§ Directions for this task:
Search the records below for the word "завтрак", then return every line where it appears.

§ Raw data:
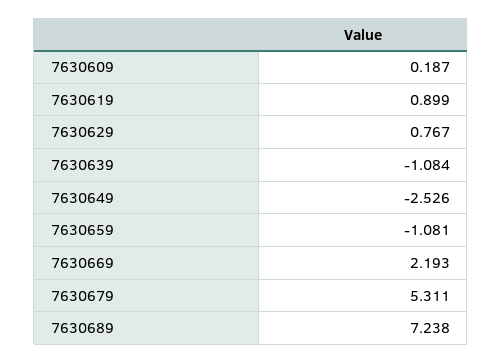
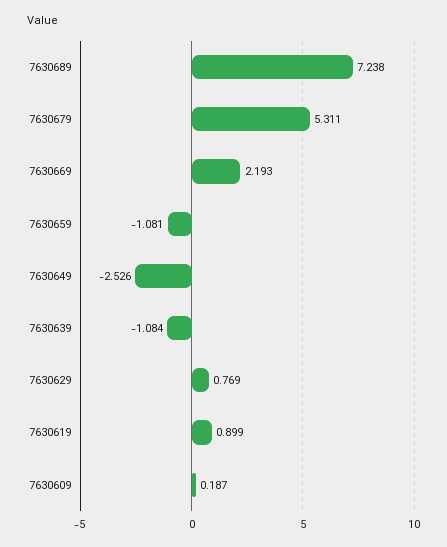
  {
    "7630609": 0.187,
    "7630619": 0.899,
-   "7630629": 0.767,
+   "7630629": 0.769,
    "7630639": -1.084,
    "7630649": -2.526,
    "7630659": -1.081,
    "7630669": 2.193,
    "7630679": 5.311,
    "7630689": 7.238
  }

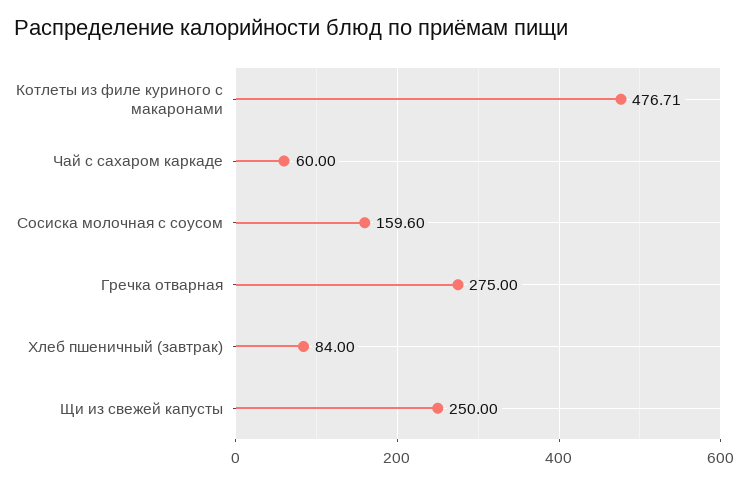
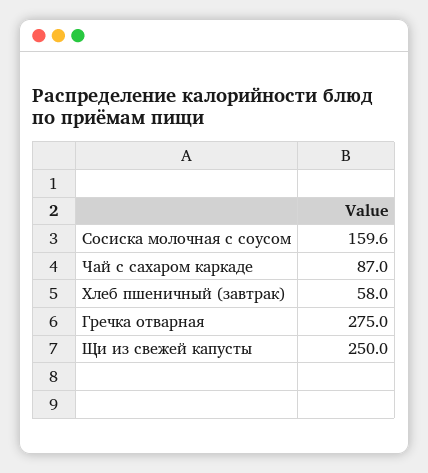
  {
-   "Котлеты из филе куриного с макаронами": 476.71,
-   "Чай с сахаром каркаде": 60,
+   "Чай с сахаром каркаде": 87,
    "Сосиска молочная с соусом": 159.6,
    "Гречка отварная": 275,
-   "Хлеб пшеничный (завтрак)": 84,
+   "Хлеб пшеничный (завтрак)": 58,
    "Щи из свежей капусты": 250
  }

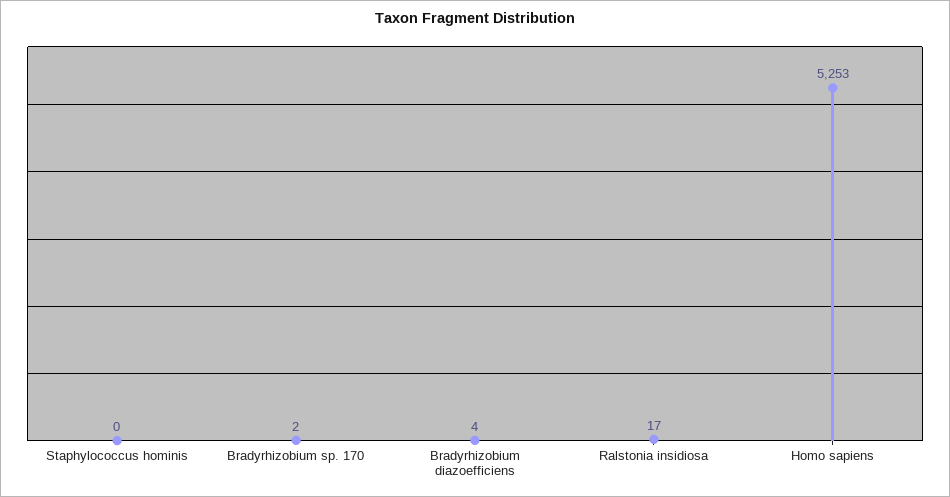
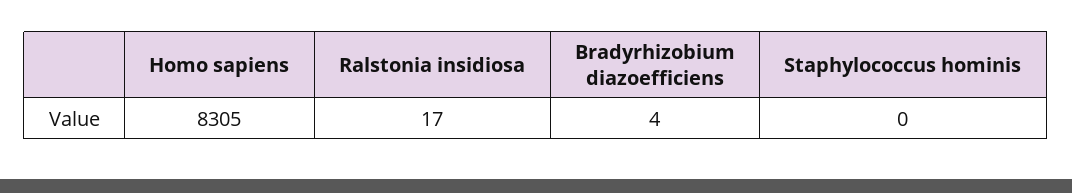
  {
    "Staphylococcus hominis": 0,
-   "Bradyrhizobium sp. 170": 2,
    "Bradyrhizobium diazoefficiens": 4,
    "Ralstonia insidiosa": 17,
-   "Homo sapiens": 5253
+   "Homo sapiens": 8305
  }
* * *
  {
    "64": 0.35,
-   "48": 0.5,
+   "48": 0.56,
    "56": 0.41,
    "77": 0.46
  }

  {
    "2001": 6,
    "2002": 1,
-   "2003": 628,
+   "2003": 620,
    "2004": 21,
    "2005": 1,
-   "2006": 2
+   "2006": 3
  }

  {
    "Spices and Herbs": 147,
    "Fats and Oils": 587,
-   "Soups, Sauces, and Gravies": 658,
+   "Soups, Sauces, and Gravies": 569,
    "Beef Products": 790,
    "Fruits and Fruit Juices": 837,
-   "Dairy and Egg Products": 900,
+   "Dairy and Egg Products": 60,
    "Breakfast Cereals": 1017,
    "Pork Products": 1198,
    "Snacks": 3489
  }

§ Written answer:
-   "Хлеб пшеничный (завтрак)": 84,
+   "Хлеб пшеничный (завтрак)": 58,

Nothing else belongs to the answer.